Publié par Harimanga-Yannick Rakotonirina, le 27 novembre 2025   2

Dans cette nouvelle ère de l’usine centrée sur l’humain, des technologies émergentes telles que les jumeaux numériques (JN) deviennent indispensables. Les JN sont des applications web copiant fidèlement dans un ordinateur hébergé à distance le fonctionnement des machines. Ceux-ci permettent également d’envoyer vers l’usine des commandes de contrôle via le réseau Internet. Il est alors essentiel d'assurer leurs cybersécurités, car une fois mises en ligne, ces clones virtuels s’exposent au risque de piratage. Dans le cadre de ma thèse au LARIS de l'Université d’Angers, ma recherche consiste à mettre en œuvre de nouvelles stratégies de cybersécurité pour les jumeaux numériques industriels.

Des réticences dans l’adoption des jumeaux numériques industriels

348 000, c’est le nombre d’ atteintes numériques1 recensées en 2024, soit une hausse de plus de 74 % sur les 5 dernières années selon le rapport annuel relatif à la cybercriminalité du ministère de l'Intérieur. Ce constat rejoint les craintes de certains industriels sur le pilotage des usines à travers Internet malgré les avantages énormes que cela implique. Pourtant, la révolution de l’usine connectée, entamé depuis une décennie continue d'évoluer. Alors, que faudra-t-il apporter aux applications industrielles, notamment aux jumeaux numériques pour accroître leurs sécurités informatiques ?
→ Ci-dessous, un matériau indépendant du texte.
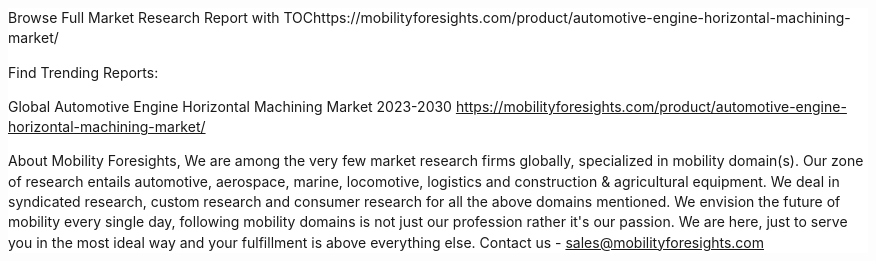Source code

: Browse Full Market Research Report with TOChttps://mobilityforesights.com/product/automotive-engine-horizontal-machining-market/ 

Find Trending Reports:

Global Automotive Engine Horizontal Machining Market 2023-2030 https://mobilityforesights.com/product/automotive-engine-horizontal-machining-market/ 

About Mobility Foresights,
We are among the very few market research firms globally, specialized in mobility domain(s). Our zone of research entails automotive, aerospace, marine, locomotive, logistics and construction & agricultural equipment. We deal in syndicated research, custom research and consumer research for all the above domains mentioned.
We envision the future of mobility every single day, following mobility domains is not just our profession rather it's our passion. We are here, just to serve you in the most ideal way and your fulfillment is above everything else. Contact us -  sales@mobilityforesights.com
Des jumeaux numériques au service de l’industrie

Les JN sont des copies virtuelles d’un objet ou d’un équipement, utilisées pour reproduire leur fonctionnement et prévoir leur comportement futur [i]. Des JN industriels dupliquent alors comme un miroir le fonctionnement des machines industrielles en temps réel. Grâce aux JN, de nouvelles approches émergent dans la surveillance et dans l’entretien des équipements industriels.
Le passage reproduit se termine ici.